## Task to carry out
Reproduce the lines of the items from the one containing "Clarence Thomas Urmy: California's" through the one containing "capacity to weather", both included. Omit the picture markers.

|---|

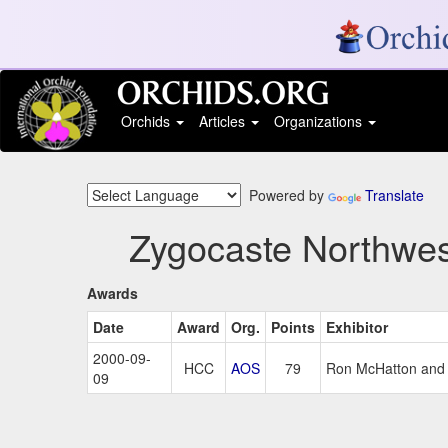
Orchids
Articles
Organizations
Powered by
Translate
Zygocaste Northwes
Awards
Date
Award
Org.
Points
Exhibitor
2000-09-
HCC
AOS
79
Ron McHatton and 
09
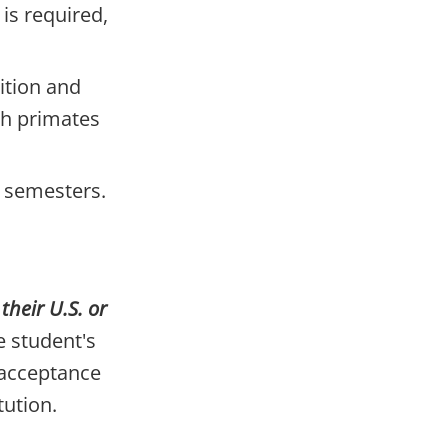
 is required,
ition and
th primates
l semesters.
heir U.S. or
 student's
 acceptance
tution.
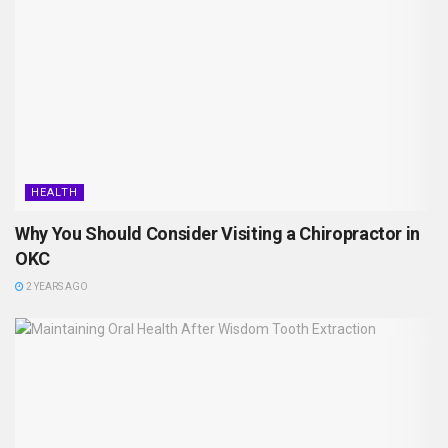
HEALTH
Why You Should Consider Visiting a Chiropractor in
OKC
2 YEARS AGO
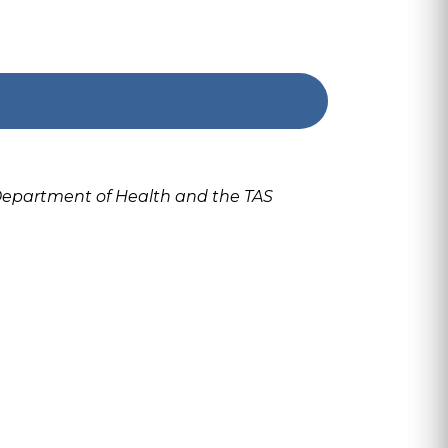
 Department of Health and the TAS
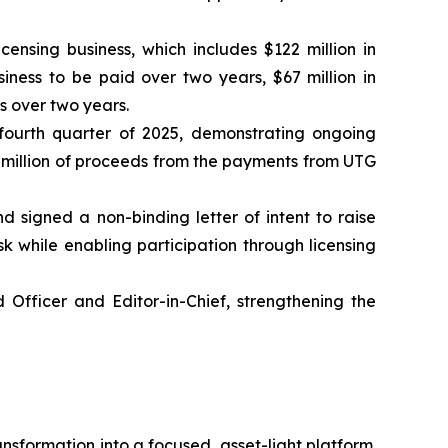
sing business, which includes $122 million in
iness to be paid over two years, $67 million in
s over two years.
 fourth quarter of 2025, demonstrating ongoing
 million of proceeds from the payments from UTG
 signed a non-binding letter of intent to raise
isk while enabling participation through licensing
 Officer and Editor-in-Chief, strengthening the
nsformation into a focused, asset-light platform.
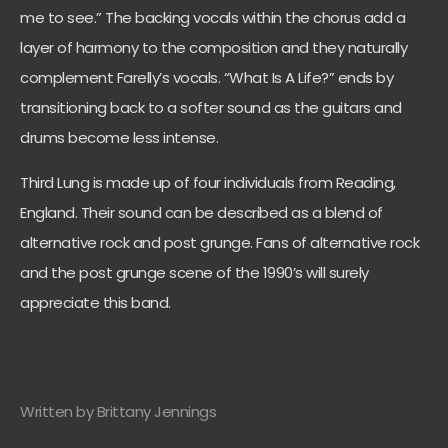
me to see.” The backing vocals within the chorus add a
layer of harmony to the composition and they naturally
complement Farelly’s vocals. “What Is A Life?” ends by
transitioning back to a softer sound as the guitars and
drums become less intense.
Third Lung is made up of four individuals from Reading,
England. Their sound can be described as a blend of
alternative rock and post grunge. Fans of alternative rock
and the post grunge scene of the 1990’s will surely
appreciate this band.
Written by Brittany Jennings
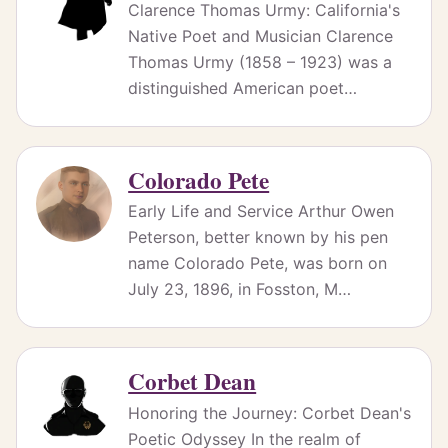
Clarence Thomas Urmy: California's
Native Poet and Musician Clarence
Thomas Urmy (1858 – 1923) was a
distinguished American poet…
Colorado Pete
Early Life and Service Arthur Owen
Peterson, better known by his pen
name Colorado Pete, was born on
July 23, 1896, in Fosston, M…
Corbet Dean
Honoring the Journey: Corbet Dean's
Poetic Odyssey In the realm of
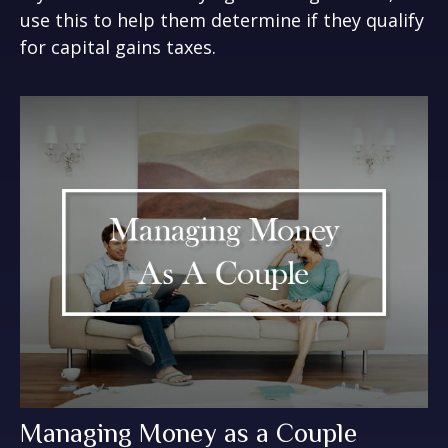
use this to help them determine if they qualify
for capital gains taxes.
Managing Money as a Couple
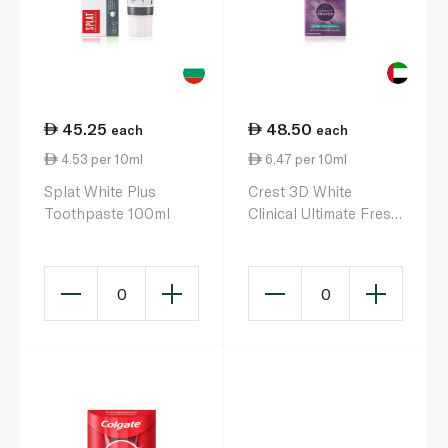
45.25
48.50
each
each
4.53 per 10ml
6.47 per 10ml
Splat White Plus
Crest 3D White
Toothpaste 100ml
Clinical Ultimate Fresh
Toothpaste 75ml
0
0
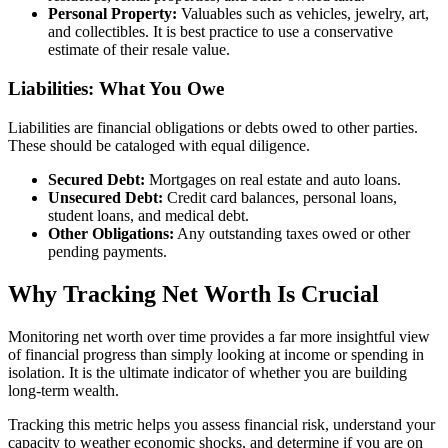
Personal Property:
Valuables such as vehicles, jewelry, art,
and collectibles. It is best practice to use a conservative
estimate of their resale value.
Liabilities: What You Owe
Liabilities are financial obligations or debts owed to other parties.
These should be cataloged with equal diligence.
Secured Debt:
Mortgages on real estate and auto loans.
Unsecured Debt:
Credit card balances, personal loans,
student loans, and medical debt.
Other Obligations:
Any outstanding taxes owed or other
pending payments.
Why Tracking Net Worth Is Crucial
Monitoring net worth over time provides a far more insightful view
of financial progress than simply looking at income or spending in
isolation. It is the ultimate indicator of whether you are building
long-term wealth.
Tracking this metric helps you assess financial risk, understand your
capacity to weather economic shocks, and determine if you are on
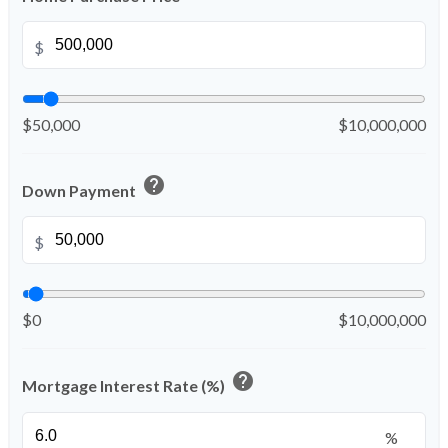
$
$50,000
$10,000,000
help
Down Payment
$
$0
$10,000,000
help
Mortgage Interest Rate (%)
%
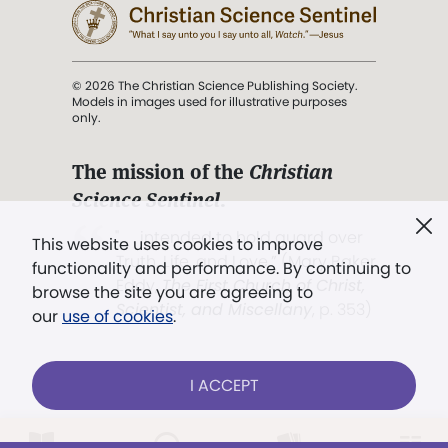
© 2026 The Christian Science Publishing Society.
Models in images used for illustrative purposes
only.
The mission of the
Christian
Science Sentinel
.
". . . intended to hold guard over
This website uses cookies to improve
Truth, Life, and Love.” (Mary Baker
functionality and performance. By continuing to
Eddy,
The First Church of Christ,
browse the site you are agreeing to
Scientist, and Miscellany
, p. 353)
our
use of cookies
.
Terms of service
/
Privacy policy
/
Permissions
I ACCEPT
/
Link to us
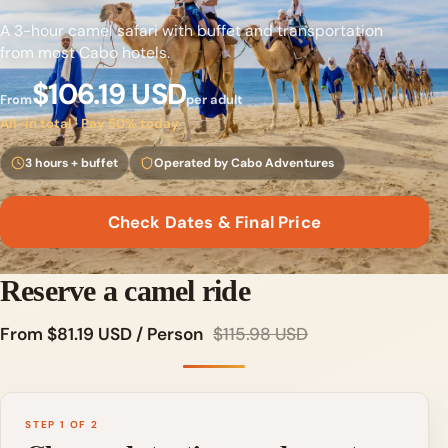
A 3-hour camel safari with buffet and transportation
from most Cabo hotels.
$106.19 USD
From
per adult
All-in total · Pay 50% today
3 hours + buffet
Operated by Cabo Adventures
Check Dates & Final Price
Reserve a camel ride
From $81.19 USD / Person
$115.98 USD
STEP 1 OF 2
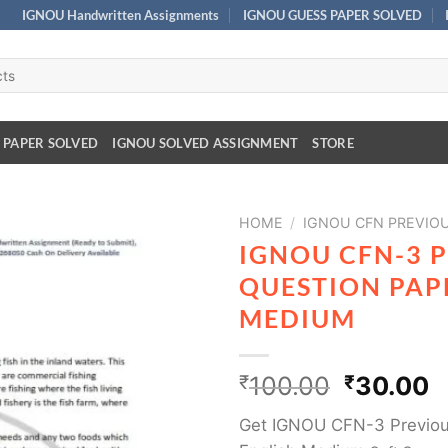
IGNOU Handwritten Assignments
IGNOU GUESS PAPER SOLVED
 PAPER SOLVED
IGNOU SOLVED ASSIGNMENT
STORE
HOME
/
IGNOU CFN PREVIO
IGNOU CFN-3 
QUESTION PAPE
MEDIUM
₹
100.00
₹
30.00
Get IGNOU CFN-3 Previous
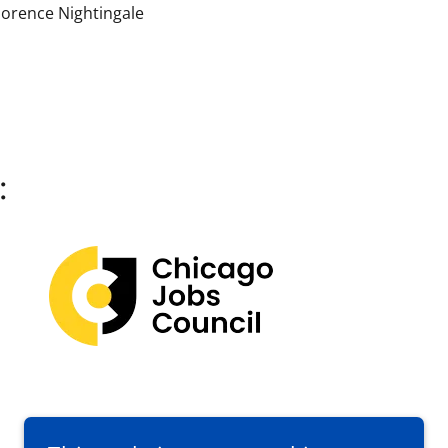
lorence Nightingale
:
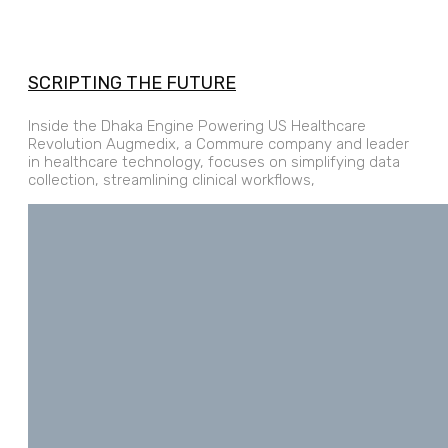
SCRIPTING THE FUTURE
Inside the Dhaka Engine Powering US Healthcare
Revolution Augmedix, a Commure company and leader
in healthcare technology, focuses on simplifying data
collection, streamlining clinical workflows,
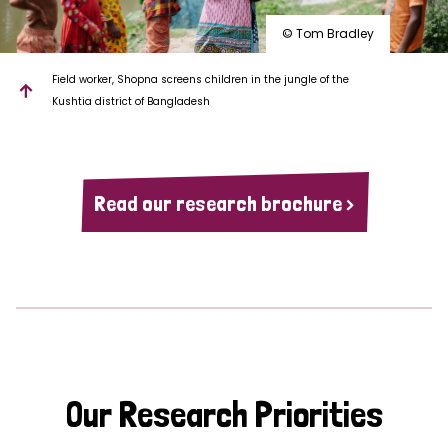
© Tom Bradley
Field worker, Shopna screens children in the jungle of the
Kushtia district of Bangladesh
Read our research brochure >
Our Research Priorities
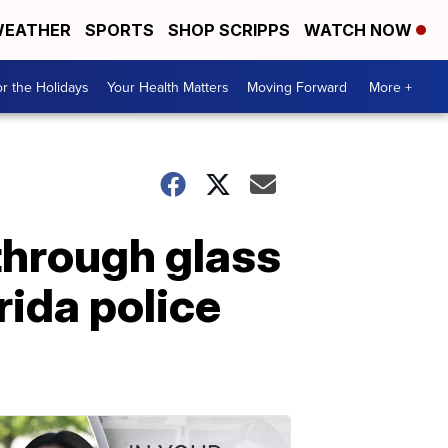
EATHER
SPORTS
SHOP SCRIPPS
WATCH NOW
r the Holidays
Your Health Matters
Moving Forward
More +
through glass
rida police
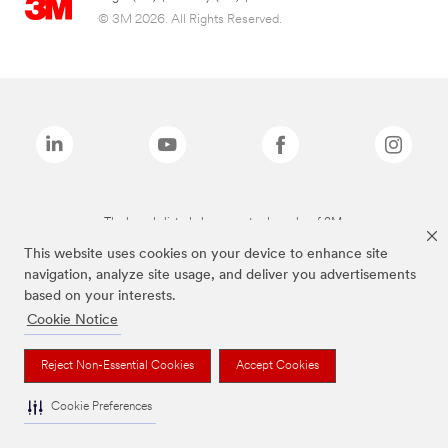
© 3M 2026. All Rights Reserved.
The brands listed above are trademarks of 3M.
This website uses cookies on your device to enhance site
navigation, analyze site usage, and deliver you advertisements
based on your interests.
Cookie Notice
Reject Non-Essential Cookies
Accept Cookies
Cookie Preferences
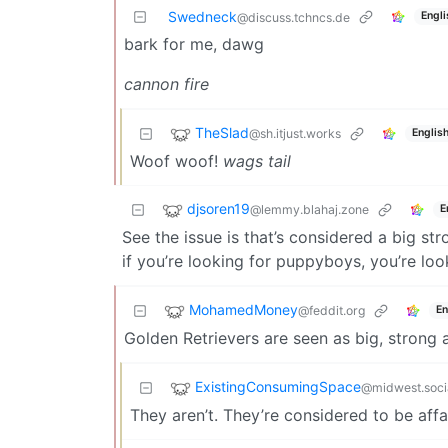
Swedneck
Engli
@discuss.tchncs.de
bark for me, dawg
cannon fire
TheSlad
@sh.itjust.works
Englis
Woof woof!
wags tail
djsoren19
@lemmy.blahaj.zone
E
See the issue is that’s considered a big st
if you’re looking for puppyboys, you’re look
MohamedMoney
@feddit.org
En
Golden Retrievers are seen as big, strong
ExistingConsumingSpace
@midwest.soci
They aren’t. They’re considered to be affa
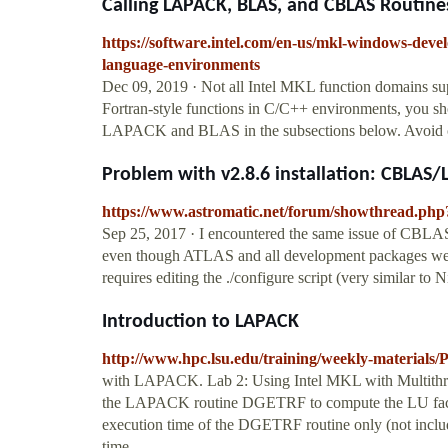
Calling LAPACK, BLAS, and CBLAS Routines
https://software.intel.com/en-us/mkl-windows-devel
language-environments
Dec 09, 2019 · Not all Intel MKL function domains su
Fortran-style functions in C/C++ environments, you sh
LAPACK and BLAS in the subsections below. Avoi
Problem with v2.8.6 installation: CBLAS
https://www.astromatic.net/forum/showthread.php
Sep 25, 2017 · I encountered the same issue of CBLA
even though ATLAS and all development packages were 
requires editing the ./configure script (very similar to N
Introduction to LAPACK
http://www.hpc.lsu.edu/training/weekly-material
with LAPACK. Lab 2: Using Intel MKL with Multith
the LAPACK routine DGETRF to compute the LU factor
execution time of the DGETRF routine only (not includi
time.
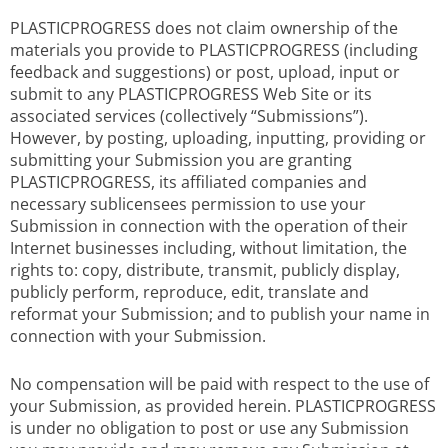
PLASTICPROGRESS does not claim ownership of the
materials you provide to PLASTICPROGRESS (including
feedback and suggestions) or post, upload, input or
submit to any PLASTICPROGRESS Web Site or its
associated services (collectively “Submissions”).
However, by posting, uploading, inputting, providing or
submitting your Submission you are granting
PLASTICPROGRESS, its affiliated companies and
necessary sublicensees permission to use your
Submission in connection with the operation of their
Internet businesses including, without limitation, the
rights to: copy, distribute, transmit, publicly display,
publicly perform, reproduce, edit, translate and
reformat your Submission; and to publish your name in
connection with your Submission.
No compensation will be paid with respect to the use of
your Submission, as provided herein. PLASTICPROGRESS
is under no obligation to post or use any Submission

|---|

## Task response
Clarence Thomas Urmy: California's
Native Poet and Musician Clarence
Thomas Urmy (1858 – 1923) was a
distinguished American poet…
Colorado Pete
Early Life and Service Arthur Owen
Peterson, better known by his pen
name Colorado Pete, was born on
July 23, 1896, in Fosston, M…
Corbet Dean
Honoring the Journey: Corbet Dean's
Poetic Odyssey In the realm of
use this to help them determine if they qualify
for capital gains taxes.
Managing Money as a Couple
45.25
48.50
each
each
4.53 per 10ml
6.47 per 10ml
Splat White Plus
Crest 3D White
Toothpaste 100ml
Clinical Ultimate Fresh
Toothpaste 75ml
0
0
Personal Property:
Valuables such as vehicles, jewelry, art,
and collectibles. It is best practice to use a conservative
estimate of their resale value.
Liabilities: What You Owe
Liabilities are financial obligations or debts owed to other parties.
These should be cataloged with equal diligence.
Secured Debt:
Mortgages on real estate and auto loans.
Unsecured Debt:
Credit card balances, personal loans,
student loans, and medical debt.
Other Obligations:
Any outstanding taxes owed or other
pending payments.
Why Tracking Net Worth Is Crucial
Monitoring net worth over time provides a far more insightful view
of financial progress than simply looking at income or spending in
isolation. It is the ultimate indicator of whether you are building
long-term wealth.
Tracking this metric helps you assess financial risk, understand your
capacity to weather economic shocks, and determine if you are on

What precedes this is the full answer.